The Exner laureate has both an excellent reputation in the international scientific community and a reputation in Austria that extends far beyond his field of expertise. Zeilinger has succeeded in anchoring quantum physics and quantum mechanics in the minds of those who are only marginally interested in science.
Zeilinger studied physics and mathematics at the University of Vienna and did his doctorate under Helmut Rauch (Wilhelm Exner Medal 1985). This was followed by periods as an assistant at the Atomic Institute in Vienna and postdoctoral work abroad. Zeilinger has also held professorships at the Massachusetts Institute of Technology, the Technical University of Munich, the Vienna University of Technology, the University of Innsbruck, the University of Melbourne, and the Collège de France, and is currently professor and chairman at the Institute of Experimental Physics at the University of Vienna. Quantum mechanics focuses on the smallest entities such as atoms, photons or electrons. The results challenge both the classical physical worldview and the everyday understanding based on sensory perceptions. For example, it is clear that, unlike objects in everyday life, two or more quantum objects – i.e., matter or light particles with wave nature – are connected in such a way that, regardless of how far apart they are, they always exhibit the same properties when observed. Basic research has already led to various possible applications, such as quantum teleportation, developments toward quantum computing, and encryption techniques using quantum cryptography.
Among other things, Anton Zeilinger and his team succeeded in 1997 for the first time in quantum teleportation, i.e. a direct transfer of the state of a light particle overcoming time and space.
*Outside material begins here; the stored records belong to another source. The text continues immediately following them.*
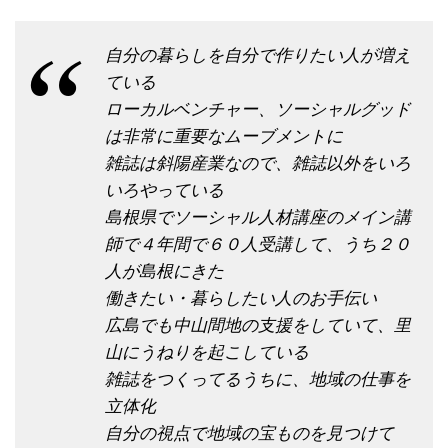
自分の暮らしを自分で作りたい人が増え
ている
ローカルベンチャー、ソーシャルグッド
は非常に重要なムーブメントに
雑誌は斜陽産業なので、雑誌以外をいろ
いろやっている
島根県でソーシャル人材講座のメイン講
師で４年間で６０人受講して、うち２０
人が島根にきた
働きたい・暮らしたい人のお手伝い
広島でも中山間地の支援をしていて、里
山にうねりを起こしている
雑誌をつくってるうちに、地域の仕事を
立体化
自分の視点で地域の宝ものを見つけて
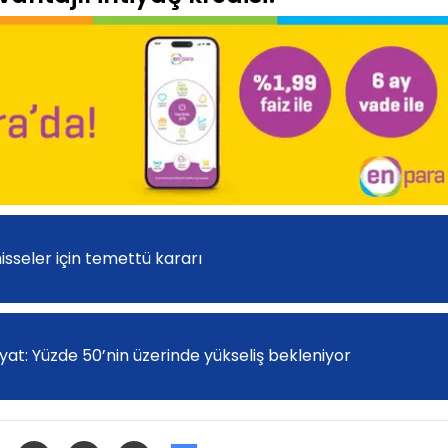
sseler için temettü kararı
at: Yüzde 50’nin üzerinde yükseliş bekleniyor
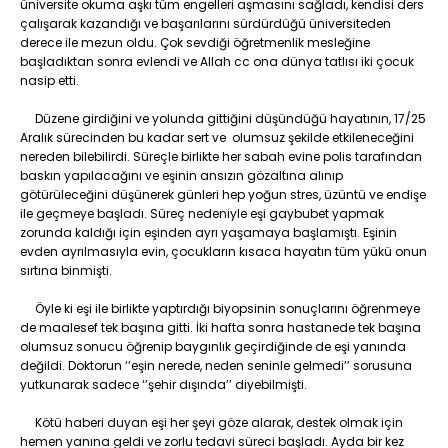
üniversite okuma aşkı tüm engelleri aşmasını sağladı, kendisi ders
çalışarak kazandığı ve başarılarını sürdürdüğü üniversiteden
derece ile mezun oldu. Çok sevdiği öğretmenlik mesleğine
başladıktan sonra evlendi ve Allah cc ona dünya tatlısı iki çocuk
nasip etti.
Düzene girdiğini ve yolunda gittiğini düşündüğü hayatının, 17/25
Aralık sürecinden bu kadar sert ve olumsuz şekilde etkileneceğini
nereden bilebilirdi. Süreçle birlikte her sabah evine polis tarafından
baskın yapılacağını ve eşinin ansızın gözaltına alınıp
götürüleceğini düşünerek günleri hep yoğun stres, üzüntü ve endişe
ile geçmeye başladı. Süreç nedeniyle eşi gaybubet yapmak
zorunda kaldığı için eşinden ayrı yaşamaya başlamıştı. Eşinin
evden ayrılmasıyla evin, çocukların kısaca hayatın tüm yükü onun
sırtına binmişti.
Öyle ki eşi ile birlikte yaptırdığı biyopsinin sonuçlarını öğrenmeye
de maalesef tek başına gitti. İki hafta sonra hastanede tek başına
olumsuz sonucu öğrenip baygınlık geçirdiğinde de eşi yanında
değildi. Doktorun ‘’eşin nerede, neden seninle gelmedi’’ sorusuna
yutkunarak sadece ‘’şehir dışında’’ diyebilmişti.
Kötü haberi duyan eşi her şeyi göze alarak, destek olmak için
hemen yanına geldi ve zorlu tedavi süreci başladı. Ayda bir kez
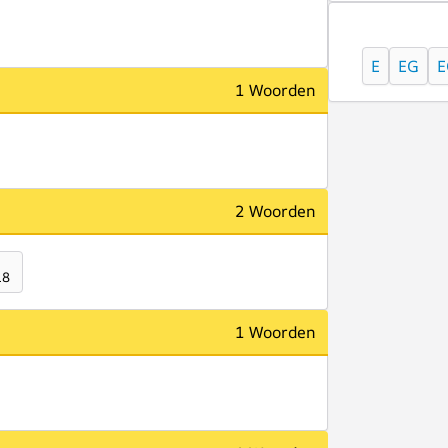
E
EG
E
1 Woorden
2 Woorden
18
1 Woorden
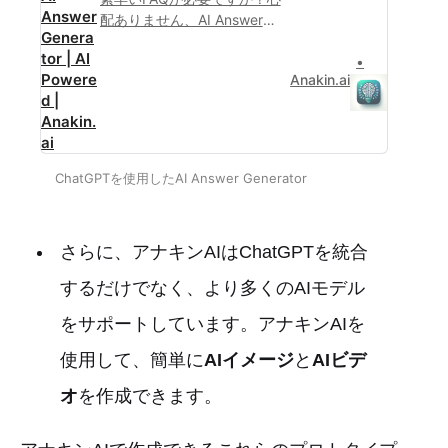
Answer
配ありません、AI Answer
Genera
Generatorは入力に基づいて
tor | AI
瞬時に6つの質問と回答を生
Powere
Anakin.ai
成できます！あなたの必要
d |
にぴったりの製品です！
Anakin.
ai
ChatGPTを使用したAI Answer Generator
さらに、アナキンAIはChatGPTを統合
するだけでなく、より多くのAIモデル
をサポートしています。アナキンAIを
使用して、簡単に
AIイメージ
と
AIビデ
オ
を作成できます。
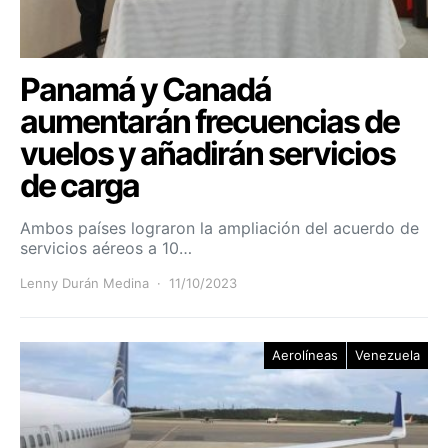
Panamá y Canadá
aumentarán frecuencias de
vuelos y añadirán servicios
de carga
Ambos países lograron la ampliación del acuerdo de
servicios aéreos a 10…
Lenny Durán Medina
11/10/2023
Aerolíneas
Venezuela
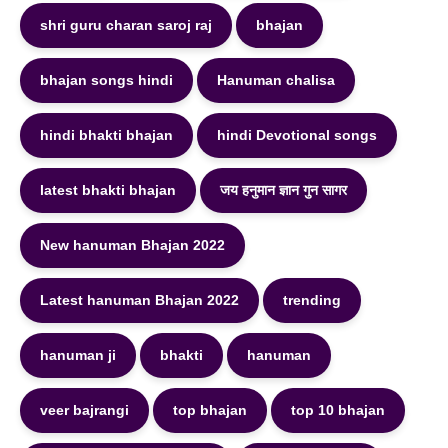
shri guru charan saroj raj
bhajan
bhajan songs hindi
Hanuman chalisa
hindi bhakti bhajan
hindi Devotional songs
latest bhakti bhajan
जय हनुमान ज्ञान गुन सागर
New hanuman Bhajan 2022
Latest hanuman Bhajan 2022
trending
hanuman ji
bhakti
hanuman
veer bajrangi
top bhajan
top 10 bhajan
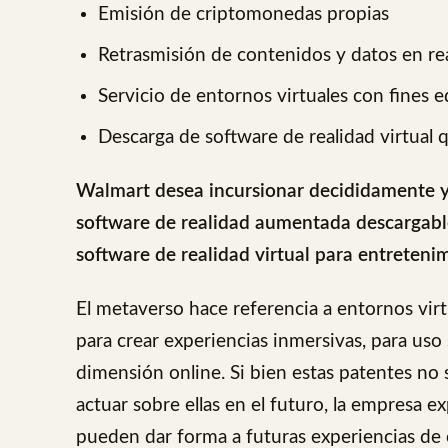
Emisión de criptomonedas propias
Retrasmisión de contenidos y datos en rea
Servicio de entornos virtuales con fines 
Descarga de software de realidad virtual
Walmart desea incursionar decididamente y
software de realidad aumentada descargable
software de realidad virtual para entretenim
El metaverso hace referencia a entornos virt
para crear experiencias inmersivas, para uso 
dimensión online. Si bien estas patentes no 
actuar sobre ellas en el futuro, la empresa
pueden dar forma a futuras experiencias d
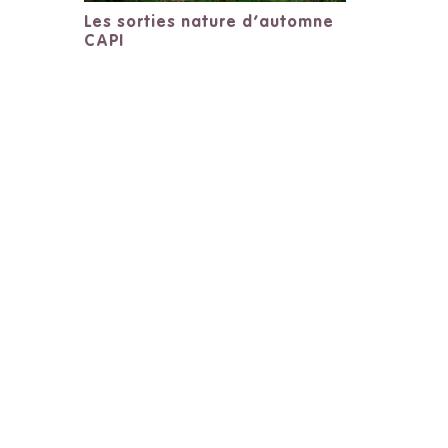
Les sorties nature d’automne
CAPI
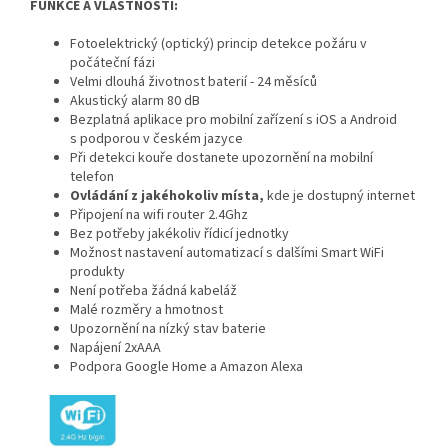
FUNKCE A VLASTNOSTI:
Fotoelektrický (optický) princip detekce požáru v
počáteční fázi
Velmi dlouhá životnost baterií - 24 měsíců
Akustický alarm 80 dB
Bezplatná aplikace pro mobilní zařízení s iOS a Android
s podporou v českém jazyce
Při detekci kouře dostanete upozornění na mobilní
telefon
Ovládání z jakéhokoliv místa,
kde je dostupný internet
Připojení na wifi router 2.4Ghz
Bez potřeby jakékoliv řídicí jednotky
Možnost nastavení automatizací s dalšími Smart WiFi
produkty
Není potřeba žádná kabeláž
Malé rozměry a hmotnost
Upozornění na nízký stav baterie
Napájení 2xAAA
Podpora Google Home a Amazon Alexa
A year later, he succeeded in the first demonstration of entanglement of more than two particles, i.e. quantum triplets, as it were. Zeilinger has received many awards during his career to date, including an honorary professorship from the University of Science and Technology of China, election to the German Order Pour le Mérite, the Research Award of the Alexander von Humboldt Foundation, the Science Award of the City of Vienna, the Decoration of Honor for Science and Art of the Republic of Austria, and the Nobel Prize in Physics in 2022.